Did you know that Northern Ireland is the only part of the UK that doesn’t provide specialist perinatal mental health inpatient facilities?
Let me explain that in layman’s terms – it essentially means that women who suffer with severe mental ill health after giving birth must leave their babies in the care of someone else while they get hospital treatment.
Imagine, just imagine, feeling so unwell that you need to be admitted to hospital, but knowing that in accepting that help, you will be separated from your baby.
It’s simply not good enough – women, babies, partners, children, whole families – they’re all being failed by the current inadequacies in the system.
But there are some out there who are making it their business to raise standards and offer advice and support to women who are in desperate need of help.
Michelle Bradley is one of them.
The mum of three from Glengormley not only set up and runs PANGS NI, a forum for women struggling with their mental health during pregnancy and the postnatal period.
She also helps to organise the Northern Ireland Maternal Mental Health Conference, and most recently, she became a published author with the release of her book, Pangs: Surviving Motherhood and Mental Illness.
And let me tell you, it’s a fantastic read.
I picked up my copy a few weeks ago to flick through just as my husband was heading to bed.
“I’ll be up in a minute,” I told him.
And then I ended up reading the book from cover to cover in one sitting.
She provides such an honest and raw account of her own experience of postnatal depression and anxiety.
Having been there myself, her words resonated so much with me, I found the book impossible to put down.
I read most of it with tears in my eyes – Michelle talks about the conveyor belt of care provided to pregnant women, she describes how her husband, 34-year-old Eoin, was told to leave the hospital at times when she was at her most vulnerable, how her voice and wishes were completely and utterly ignored.
She spells out the terror she felt, the reliance on medication to fix mental ill health and how the woeful lack of help available prompted her to set up PANGS NI, and she also provides a comprehensive guide to the different kinds of mental health disorders and advice on how to treat them.
All in all, the book is an invaluable resource for anyone affected by perinatal mental health difficulties, whether that’s the woman themselves, their partner or even someone who is preparing for pregnancy.
Michelle (34), mum to six-year-old Alexis, Cooper (3) and 18-month-old Luna, said: “I had no-one to talk to when I was finding things hard, there were no support groups out there.
“I remember thinking I would find something on Facebook but there was nothing there either so I decided I would set something up myself.
“I didn’t think anyone would actually join up, that maybe I was the only person feeling this way but then 44 people joined in three days and there are over 500 members now.”

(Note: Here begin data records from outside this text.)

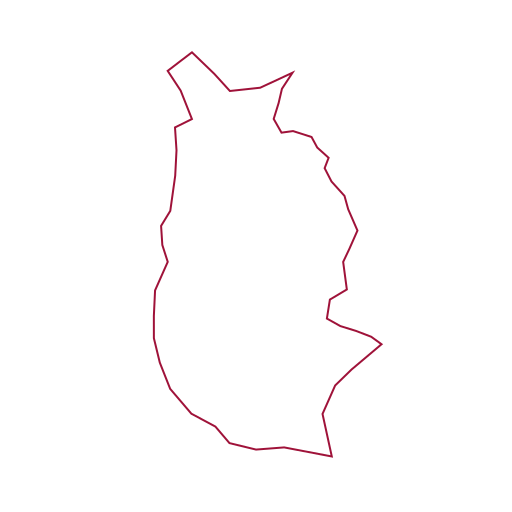 Agia Marina Skyllouras, Cyprus, rotated 201°
{"feature_id": "46923920B60275250769381", "entity_name": "Agia Marina Skyllouras", "entity_type": "district", "adm_level": 2, "iso_a3": "CYP", "parent_name": "Cyprus", "parent_adm1": "", "projection": "equal_earth", "projection_center": [33.126, 35.224], "detail": "fine", "context": "isolated", "style": "outline", "palette": "rose", "viewbox_px": 512, "rotation_deg": 201, "n_neighbors": 0, "source": "geoboundaries", "source_scale": "gbopen_adm2", "svg_char_len": 796}
<svg xmlns="http://www.w3.org/2000/svg" viewBox="0 0 512 512"><g transform="rotate(201 256 256)"><path d="M159.2,257.3L172.5,281.7L171.4,296.1L170.4,316.1L186.7,332.7L194.9,343.8L212.2,352.6L223.4,362.6L223.4,373.7L237.7,379.2L246.8,387.0L266.2,385.9L276.4,380.3L288.6,390.3L289.7,406.9L291.7,421.4L287.6,440.2L312.4,414.6L339.5,400.7L360.2,411.1L388.8,423.2L396.7,410.4L404.8,397.2L385.6,383.4L364.9,360.9L377.7,347.0L368.1,326.2L360.2,302.0L352.2,267.4L355.4,250.1L347.4,232.7L336.3,218.9L337.9,187.7L329.9,163.5L321.9,142.7L307.6,122.0L288.5,101.2L259.8,85.6L232.8,82.2L213.7,71.8L186.6,75.3L161.1,87.4L113.4,96.0L137.3,132.4L135.7,163.5L126.1,184.3L107.2,218.6L119.5,221.9L135.8,221.9L152.1,220.8L167.4,223.0L171.4,241.8L159.2,257.3Z" fill="none" stroke="#9f1239" stroke-width="2"/></g></svg>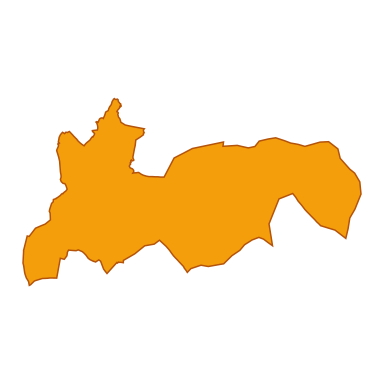 the district of Abakaliki, Ebonyi, Nigeria
{"feature_id": "59680162B3222658090770", "entity_name": "Abakaliki", "entity_type": "district", "adm_level": 2, "iso_a3": "NGA", "parent_name": "Nigeria", "parent_adm1": "Ebonyi", "projection": "robinson", "projection_center": [8.158, 6.263], "detail": "fine", "context": "isolated", "style": "filled", "palette": "amber", "viewbox_px": 384, "rotation_deg": 0, "n_neighbors": 0, "source": "geoboundaries", "source_scale": "gbopen_adm2", "svg_char_len": 4122}
<svg xmlns="http://www.w3.org/2000/svg" viewBox="0 0 384 384"><path d="M23.6,251.4L23.3,257.0L23.0,263.1L23.7,265.9L24.6,272.3L25.1,274.4L26.4,278.1L27.2,279.3L27.9,280.4L28.4,281.4L28.7,282.1L28.9,283.4L29.3,285.4L30.5,284.8L34.4,281.0L35.8,280.5L42.3,278.5L47.2,278.3L49.8,278.0L52.5,278.0L56.7,278.1L60.3,258.3L62.3,258.8L64.3,259.3L66.9,255.8L67.3,253.4L67.3,252.5L68.5,250.1L71.9,250.4L76.1,250.7L77.4,250.2L78.3,249.9L82.4,251.7L84.2,253.3L86.0,255.2L88.2,258.3L89.9,259.6L93.4,261.3L93.5,261.2L95.6,262.0L98.8,259.9L100.6,261.2L103.6,269.1L105.3,271.4L107.0,273.5L116.9,262.5L117.3,263.1L118.0,262.7L118.6,262.1L119.6,262.4L120.9,262.3L123.3,262.7L123.4,260.4L134.8,253.8L144.7,245.8L154.3,244.1L159.5,240.2L161.2,241.8L163.8,244.2L166.0,246.2L168.0,248.5L169.6,250.4L171.6,253.3L173.5,255.8L175.7,258.2L177.5,260.0L179.1,261.8L182.1,265.0L183.6,266.6L184.2,268.0L186.1,270.5L187.3,272.4L190.9,268.6L201.0,265.2L208.3,266.5L219.5,264.5L223.7,263.8L231.9,255.7L239.9,250.3L240.3,249.8L244.6,244.7L249.7,241.5L252.0,240.0L256.1,238.4L258.9,237.4L263.5,239.1L268.1,242.6L272.5,245.7L269.0,223.9L279.0,198.9L292.7,193.5L295.7,197.2L298.1,201.1L301.3,204.8L303.7,207.9L304.7,209.3L307.3,212.1L309.4,214.2L311.4,216.3L314.7,219.6L316.7,221.9L318.6,223.6L320.6,225.7L335.0,230.1L345.8,238.4L348.1,228.6L348.2,228.0L349.8,218.0L354.4,210.1L355.0,209.0L361.0,194.1L359.8,181.9L354.7,173.2L354.4,172.9L349.8,169.2L349.2,168.5L340.2,158.4L337.9,148.9L328.6,141.7L320.1,142.1L304.9,146.4L298.2,144.4L294.4,143.7L290.8,143.1L284.5,140.7L275.7,137.8L268.2,139.0L259.2,141.1L254.9,146.5L250.7,147.4L248.3,147.9L241.5,146.4L237.3,145.4L223.0,146.3L223.5,142.0L192.4,148.5L174.1,158.0L164.1,177.1L160.8,177.1L157.8,176.8L155.5,176.8L151.8,176.6L148.9,176.6L146.2,176.1L143.0,175.1L141.2,174.2L138.7,172.5L137.8,172.5L135.7,172.8L133.8,172.9L132.9,173.1L133.5,172.1L133.8,171.1L133.5,170.1L132.5,168.9L130.1,167.8L129.3,166.2L129.6,165.2L130.5,164.4L130.6,163.8L130.1,163.0L131.1,162.2L130.8,161.4L131.0,161.1L130.8,160.6L131.3,160.0L132.3,160.9L133.7,160.4L133.7,159.4L133.1,158.7L132.9,156.9L133.3,154.9L134.5,148.5L135.2,145.5L135.8,140.0L140.1,137.2L143.4,134.8L143.4,133.2L144.2,132.8L143.9,132.2L143.4,130.8L143.6,129.7L144.3,128.8L141.6,128.3L131.1,126.3L125.2,125.0L123.2,123.7L120.9,122.3L120.4,120.5L119.8,118.7L118.5,117.1L118.2,115.8L117.8,114.4L118.3,113.0L118.0,112.4L117.7,112.0L116.9,111.7L117.3,110.7L118.2,109.5L118.8,108.9L119.4,108.1L119.8,106.6L120.1,106.7L120.4,106.9L121.2,106.1L121.1,105.7L120.6,105.7L120.4,105.2L120.6,104.8L120.8,104.4L120.6,103.8L120.1,103.6L119.8,103.5L119.3,102.5L118.4,101.7L118.2,100.7L118.1,99.9L118.0,99.6L117.3,99.1L117.1,99.1L116.8,99.3L116.5,99.5L115.0,99.3L114.4,98.6L113.5,99.2L113.0,100.2L112.2,101.4L111.9,102.4L111.3,104.5L109.6,106.9L108.8,108.6L108.2,110.6L107.2,111.2L106.5,111.5L105.7,112.1L105.5,112.5L105.1,114.1L104.8,114.9L104.3,116.3L103.8,117.2L103.3,118.5L102.8,118.2L102.2,117.9L101.3,118.0L100.4,118.3L99.5,119.0L98.1,122.3L96.9,121.6L96.0,122.1L96.8,123.1L97.3,124.7L97.7,126.3L97.8,128.1L97.4,130.0L97.2,130.0L96.5,130.1L91.6,130.7L92.2,130.7L93.1,132.1L93.9,132.8L94.5,133.6L94.6,133.8L94.2,134.9L92.9,137.0L92.4,136.7L91.2,138.1L90.0,140.0L88.7,141.1L87.2,142.3L86.3,143.1L85.5,143.9L84.1,145.8L82.1,144.5L80.4,143.2L78.6,141.5L77.5,140.4L77.5,140.1L77.2,139.9L76.6,139.0L75.6,138.1L75.1,137.6L74.8,137.2L74.0,136.5L72.8,135.1L69.4,131.5L67.3,132.5L65.9,132.2L64.6,133.6L62.5,132.3L60.5,134.6L59.2,137.2L58.5,141.0L58.3,142.1L58.8,142.6L59.4,143.1L58.8,143.6L58.3,143.5L57.9,143.8L57.9,144.1L58.0,144.6L58.5,145.0L58.4,146.2L56.9,149.6L56.7,150.7L58.6,156.9L59.6,161.2L60.4,171.4L60.6,173.0L61.0,175.0L61.1,177.2L60.4,179.4L61.2,181.6L63.1,183.4L64.8,183.6L65.1,184.1L65.9,185.4L67.0,188.7L67.1,189.3L65.6,191.3L64.9,191.7L64.0,192.4L62.9,193.7L62.7,193.5L62.3,193.5L61.2,194.4L60.4,195.4L57.3,197.7L56.2,198.2L56.1,198.6L55.2,198.9L53.4,199.5L53.2,201.8L51.6,203.4L49.7,209.3L49.3,211.3L50.1,213.0L50.3,216.6L50.4,219.9L45.2,224.1L41.0,225.8L35.5,228.2L29.2,236.4L27.2,236.0L23.5,250.8L23.6,251.4Z" fill="#f59e0b" stroke="#b45309" stroke-width="1.5"/></svg>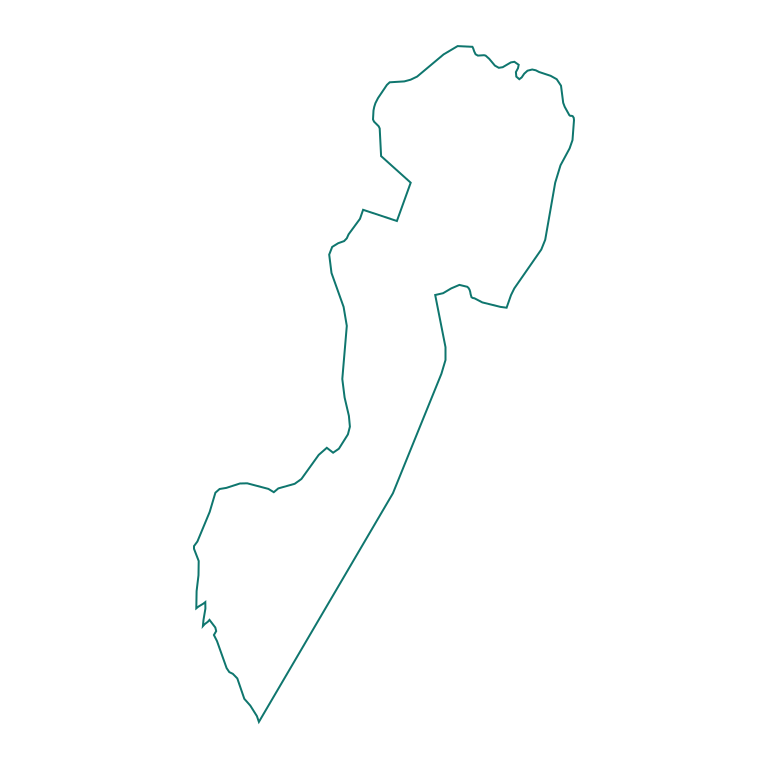 an SVG outline of Negros Occidental
{"feature_id": "PHL-2518", "entity_name": "Negros Occidental", "entity_type": "Province", "adm_level": 1, "iso_a3": "PHL", "parent_name": "Philippines", "parent_adm1": "", "projection": "equal_earth", "projection_center": [123.001, 10.217], "detail": "fine", "context": "isolated", "style": "outline", "palette": "teal", "viewbox_px": 768, "rotation_deg": 0, "n_neighbors": 0, "source": "natural_earth", "source_scale": "10m", "svg_char_len": 1772}
<svg xmlns="http://www.w3.org/2000/svg" viewBox="0 0 768 768"><path d="M258.9,721.9L256.9,716.1L250.3,705.6L244.3,698.8L237.3,678.4L232.8,673.8L229.3,672.1L226.6,668.1L217.0,641.1L213.9,635.0L216.2,631.1L215.3,627.5L209.5,619.9L207.8,621.8L204.6,624.2L202.9,626.1L203.5,619.9L205.4,608.6L205.3,602.1L203.4,603.6L198.3,606.7L196.3,608.3L196.6,591.1L198.5,575.2L198.7,561.0L194.0,548.8L194.0,546.1L197.4,541.5L209.7,511.9L215.4,492.7L219.6,489.0L226.3,487.9L239.9,483.5L247.2,483.3L268.4,488.9L273.8,492.2L278.3,488.4L294.7,483.8L301.4,479.0L318.7,454.9L326.8,447.8L333.1,452.7L338.9,448.7L347.9,434.4L349.9,426.7L348.9,415.9L344.6,397.5L342.3,379.0L346.8,325.9L343.6,306.9L331.5,273.0L329.2,254.6L332.2,246.9L338.2,243.2L344.1,241.1L346.8,238.3L348.6,234.3L360.0,218.8L363.1,209.8L396.9,221.0L410.7,182.7L381.1,156.1L379.7,128.5L378.7,126.3L374.0,121.6L373.0,119.4L373.5,110.5L374.2,107.0L375.4,103.2L378.0,98.1L386.9,84.9L389.7,82.3L404.3,81.4L410.6,79.7L417.1,76.6L443.6,54.4L457.6,46.1L472.4,46.8L473.2,48.4L474.2,51.4L475.6,54.3L477.9,55.6L484.0,55.2L485.6,55.6L489.2,58.8L494.9,65.6L498.8,67.8L502.7,67.2L510.9,62.4L514.4,61.8L518.7,64.8L518.0,68.2L515.9,72.1L516.3,76.6L519.3,79.2L521.7,77.4L524.2,73.7L527.5,70.7L532.2,69.5L535.8,70.3L539.1,72.0L550.6,75.8L556.7,79.2L561.0,85.7L563.2,102.8L564.7,106.8L569.3,115.1L570.2,115.8L571.4,115.8L572.6,116.1L573.7,117.7L574.0,120.1L572.5,140.1L569.6,148.4L560.5,165.3L555.2,182.7L545.2,239.8L541.3,249.5L514.3,288.4L511.0,295.1L506.6,307.7L500.5,306.9L482.3,302.4L474.5,298.3L472.8,298.0L471.5,297.2L470.6,294.1L470.2,291.8L469.6,289.9L468.7,288.2L467.3,286.8L459.4,284.9L451.2,288.4L443.1,293.2L435.2,295.0L445.5,347.2L445.5,360.0L441.4,373.8L392.9,493.3L258.9,721.9Z" fill="none" stroke="#0f766e" stroke-width="2"/></svg>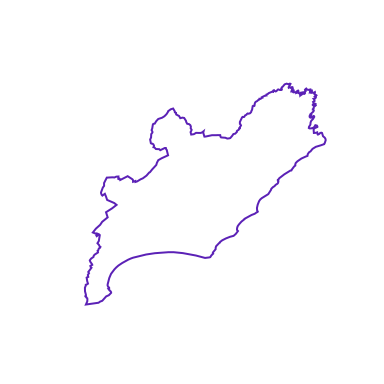 Moñitos, Córdoba, Colombia, rotated 217°
{"feature_id": "7082276B84273930819596", "entity_name": "Moñitos", "entity_type": "district", "adm_level": 2, "iso_a3": "COL", "parent_name": "Colombia", "parent_adm1": "Córdoba", "projection": "equal_earth", "projection_center": [-76.121, 9.199], "detail": "fine", "context": "isolated", "style": "outline", "palette": "violet", "viewbox_px": 384, "rotation_deg": 217, "n_neighbors": 0, "source": "geoboundaries", "source_scale": "gbopen_adm2", "svg_char_len": 6066}
<svg xmlns="http://www.w3.org/2000/svg" viewBox="0 0 384 384"><g transform="rotate(217 192 192)"><path d="M236.8,192.1L237.4,186.0L237.5,182.5L237.9,181.8L238.2,177.7L239.5,173.3L240.7,171.2L242.2,167.4L243.2,166.0L243.9,166.7L245.2,164.7L246.3,166.0L247.2,166.3L252.9,165.9L256.5,158.5L256.9,158.9L257.7,159.0L257.7,158.4L258.8,158.1L260.1,160.1L261.7,158.7L262.7,156.9L264.2,156.0L268.7,152.2L267.6,146.2L265.9,144.0L265.9,141.9L264.4,136.9L264.0,136.4L262.5,135.4L261.4,135.2L260.5,138.1L258.1,136.7L255.0,134.6L247.5,136.4L244.5,136.3L246.0,130.8L248.5,124.1L244.1,121.0L245.8,114.1L245.6,110.5L246.7,104.9L246.8,100.0L243.7,100.8L243.6,101.3L242.9,101.7L241.7,102.0L242.2,99.7L241.5,99.4L240.8,102.1L239.7,102.1L236.9,96.7L236.7,94.2L234.3,93.7L232.6,92.8L232.1,93.0L232.0,92.8L231.9,92.1L232.4,90.8L231.8,89.0L232.0,88.2L230.8,87.4L230.7,87.1L232.1,83.3L232.1,81.9L231.6,80.8L232.5,78.1L232.5,75.9L231.3,75.1L228.2,74.1L227.8,73.8L228.7,71.8L227.8,71.1L226.7,71.0L226.7,65.7L225.4,65.2L225.3,63.1L224.0,62.0L224.3,61.1L224.1,61.1L224.6,60.2L221.9,57.6L219.9,56.2L220.4,54.8L221.0,54.0L220.5,53.3L219.9,51.1L217.7,48.3L214.9,46.1L214.5,45.6L214.6,44.9L214.4,44.5L214.0,44.4L213.5,44.7L212.7,44.1L211.7,44.1L211.0,43.4L209.8,41.6L209.0,38.3L200.0,47.3L199.4,49.2L198.2,51.1L197.7,57.0L196.3,59.5L196.0,61.9L195.9,62.8L196.3,63.3L197.2,63.7L198.8,63.8L199.1,64.1L200.0,64.1L200.3,64.7L200.6,64.7L200.3,65.4L200.7,65.8L201.9,65.8L203.1,66.5L203.8,67.5L206.3,73.5L207.4,77.9L207.4,83.5L207.1,86.1L206.5,89.0L205.0,93.3L202.2,99.6L200.8,102.1L199.5,104.1L191.0,114.5L184.8,120.8L174.3,130.0L170.4,132.9L162.5,137.7L150.7,143.6L141.9,147.2L138.8,150.2L138.2,151.0L138.4,153.0L138.0,155.5L138.7,155.8L138.9,156.5L138.7,160.5L139.6,161.8L140.1,163.2L139.6,167.6L139.3,168.4L139.5,168.6L139.5,169.0L138.8,171.6L137.0,175.3L134.6,179.2L132.4,182.0L131.8,184.9L131.8,188.5L133.2,188.8L133.7,189.4L134.3,190.4L134.9,192.0L135.0,194.2L134.7,198.1L133.7,202.0L133.9,202.2L130.6,209.5L128.8,212.4L128.2,214.4L127.6,215.5L127.7,216.0L128.8,216.4L130.5,218.3L131.9,221.4L132.9,225.0L133.0,227.0L132.6,229.0L129.8,236.2L130.2,241.3L130.6,242.3L130.3,244.5L129.6,246.4L129.5,248.1L128.8,249.9L128.7,250.7L129.2,252.2L129.8,252.4L130.1,253.3L130.7,253.2L130.8,253.4L130.5,253.9L130.6,255.5L128.9,261.7L126.3,268.4L125.6,269.0L125.8,270.5L125.8,273.9L125.4,275.3L126.1,276.1L126.6,277.6L126.3,279.9L124.8,284.5L122.5,288.8L121.5,290.3L122.3,291.8L122.4,293.3L122.4,294.3L121.8,295.7L121.7,299.0L120.3,302.6L117.3,306.7L115.3,309.7L115.5,309.9L115.4,310.9L116.4,313.8L117.3,314.7L118.7,315.3L120.9,315.4L123.7,317.4L124.4,317.2L125.1,316.4L125.4,314.8L126.0,313.6L126.3,313.6L127.9,315.0L128.9,313.6L130.2,312.5L132.6,315.2L132.4,316.9L131.0,319.3L131.3,319.8L132.2,320.2L133.7,319.6L133.5,317.2L133.9,316.2L135.2,314.4L136.4,313.5L137.2,313.4L137.8,314.5L137.9,316.5L138.2,317.5L138.9,318.4L139.5,320.0L139.6,320.9L139.3,323.2L139.6,325.6L140.1,326.0L140.7,325.8L141.2,323.5L142.2,322.6L143.1,322.7L143.8,323.4L143.8,323.8L142.9,323.6L142.8,323.8L143.2,325.5L144.2,325.5L143.5,329.3L143.7,330.3L144.8,330.9L145.2,330.6L145.4,330.9L145.1,331.9L145.6,332.5L145.8,333.4L145.3,335.7L145.9,336.0L146.2,336.7L146.8,336.6L147.3,334.5L147.6,334.1L148.0,334.2L148.1,336.0L149.5,336.8L149.0,337.8L148.9,338.5L149.5,338.7L149.8,339.3L151.0,339.6L149.9,341.1L150.0,342.0L150.2,342.6L150.5,342.8L150.9,342.3L151.3,342.2L150.9,344.1L151.4,344.1L151.8,343.7L153.1,343.8L153.4,344.2L153.5,345.2L154.0,345.7L154.6,344.3L155.1,344.2L156.6,342.8L157.1,342.7L157.2,343.0L156.7,344.4L157.4,345.3L157.8,345.1L158.2,344.3L158.3,343.3L159.3,345.0L160.7,343.4L162.0,343.1L163.0,343.4L163.2,342.9L163.3,341.6L162.9,341.3L162.1,341.3L161.9,340.9L162.2,340.4L161.8,339.7L162.0,339.1L161.2,338.7L161.3,338.0L161.9,337.6L162.8,338.0L162.9,336.2L163.2,335.3L163.4,336.1L163.9,336.1L163.6,336.8L164.1,336.8L164.1,337.6L165.0,336.6L164.7,335.2L165.2,335.7L166.3,335.1L167.0,335.7L168.0,334.3L168.1,334.8L167.8,336.7L168.2,336.9L168.6,336.4L169.3,333.8L170.4,333.3L171.0,332.6L171.4,332.6L171.6,332.9L171.7,334.1L172.1,334.4L172.4,334.1L172.7,332.4L173.1,332.1L173.8,334.0L173.8,335.4L174.9,336.2L175.3,336.0L175.8,334.6L177.1,334.4L177.5,333.5L177.9,333.8L177.9,335.6L178.6,335.9L178.3,336.9L178.4,337.6L179.0,337.5L179.9,336.1L181.6,335.5L182.8,333.7L182.9,330.9L183.2,329.9L182.9,329.1L183.1,328.5L182.0,328.0L181.9,327.4L183.1,326.4L184.9,325.8L185.1,325.4L185.3,323.3L185.8,322.6L186.5,322.6L187.1,322.1L187.8,322.6L188.1,322.2L188.1,321.3L187.6,320.7L188.4,320.3L190.3,317.0L190.4,316.0L191.2,314.6L190.6,313.9L191.1,313.5L191.4,312.9L191.8,312.7L192.9,310.5L192.5,309.8L193.3,309.4L193.0,308.7L193.3,307.6L194.3,307.0L194.0,306.1L194.4,305.5L194.7,303.8L195.4,302.3L195.4,301.4L195.1,300.4L194.0,298.5L194.1,298.1L195.0,297.7L195.2,297.1L193.5,293.8L193.4,292.7L192.9,291.5L193.0,289.9L193.9,288.6L194.8,288.2L195.1,287.3L195.0,286.5L195.7,285.1L195.5,283.5L195.8,283.0L196.8,282.4L196.9,281.6L195.9,276.7L194.7,275.2L194.0,275.2L192.9,274.6L192.8,272.9L192.1,271.8L192.7,271.2L192.2,270.6L192.2,269.6L192.8,268.2L192.8,267.6L192.3,267.0L192.6,264.6L193.8,263.2L193.7,261.0L193.9,258.1L194.6,257.2L196.0,255.9L198.0,255.4L201.6,253.1L202.5,253.3L203.7,254.4L210.3,249.3L214.4,244.6L215.4,243.7L218.7,246.1L219.3,247.5L219.7,245.9L220.5,244.5L224.4,241.6L225.3,239.3L227.2,237.4L229.2,239.0L229.5,240.9L229.8,241.5L231.3,242.0L232.4,243.7L233.7,244.4L235.3,244.4L236.9,243.6L238.7,244.4L239.6,245.2L242.8,246.4L244.3,245.7L245.8,243.9L248.0,244.9L251.3,244.4L252.4,245.6L253.6,245.3L254.2,246.0L257.3,247.3L258.8,245.2L259.7,242.1L259.4,241.5L259.2,238.8L259.6,235.9L260.6,233.3L262.9,230.0L263.2,227.0L262.9,224.2L263.9,223.1L263.8,222.2L262.0,218.8L261.5,217.1L260.0,216.4L259.4,215.7L259.4,213.7L257.5,210.9L257.0,208.7L254.2,206.2L253.6,206.2L252.6,206.8L251.5,206.8L250.2,206.1L249.7,204.6L248.9,205.0L246.7,204.6L243.9,206.5L242.5,206.3L240.2,210.8L239.4,211.4L238.4,210.6L237.5,210.4L233.2,206.9L236.6,200.6L238.1,197.1L237.6,194.2L236.8,192.1Z" fill="none" stroke="#5b21b6" stroke-width="2"/></g></svg>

Opening up about her experience and her work helping other mums made Michelle realise just how dire the situation is for women suffering from mental health ill.
Over time, she has become more and more active in campaigning for better services and it was in speaking out about her own experience that led her to begin putting her thoughts down on paper for others to read.
“After giving talks, I would get women coming up to me in tears telling me that they really understood where I was coming from, that they could relate to my story,” she said.
“I really believe that by speaking about what I have been through it can help other women open up too and that’s so important when it comes to our mental health.”
The act of writing the book has, in itself, been a gruelling but cathartic experience for Michelle.
She continued: “I would write a bit and then collapse for a few days to recover.
“But I’m glad I did it and I hope it can help others going through a similar experience.
“There is a perception in society that depression is something you recover from, but it’s more like we all have mental health and we have to look after it.
“Just like we look after our bodies, we have to look after our minds as well.
“I’ve realised that it’s something I’m going to live with for the rest of my life, but I’m aware of the triggers and I know what I can do to keep it under control.
“The fact is that services in Northern Ireland are desperate, they’re not good enough, and I won’t stop until they’re better.”
“With the birth of my daughter came the death of the person I thought I was. It was the beginning of a long spiral down into a darkness that would threaten my very existence.”
“At each appointment I left feeling like a part on a conveyor belt, just another pregnant lady to be processed and released. I remember towards the end of that pregnancy getting quite bewildered because I wanted to explain my fear of panicking, but it seemed rather pointless given that none of these people would actually be present at my birth!”
“There was one midwife in particular who lacked any sign of compassion and seemed bored and frustrated with me. She made me feel like I was making a terrible fuss over nothing. Her ‘push on’ translated in my head to ‘You’re not doing this well enough. You’re terrible at giving birth. You are so shit at this’. I was in the middle of the most exhausting and unyielding experience of my life and the people who were supposed to be my cheerleaders became my tormentors.”
“I finally had the birth I had dreamed of, relatively calm, quick, and in water. I had panicked but with the help of my husband I got it under control and I bossed that shit. Here I was, glowing with pride in myself, love for my baby and gratitude for my husband. I felt like Superwoman. If she had been my first baby, I would have done it a hundred times.”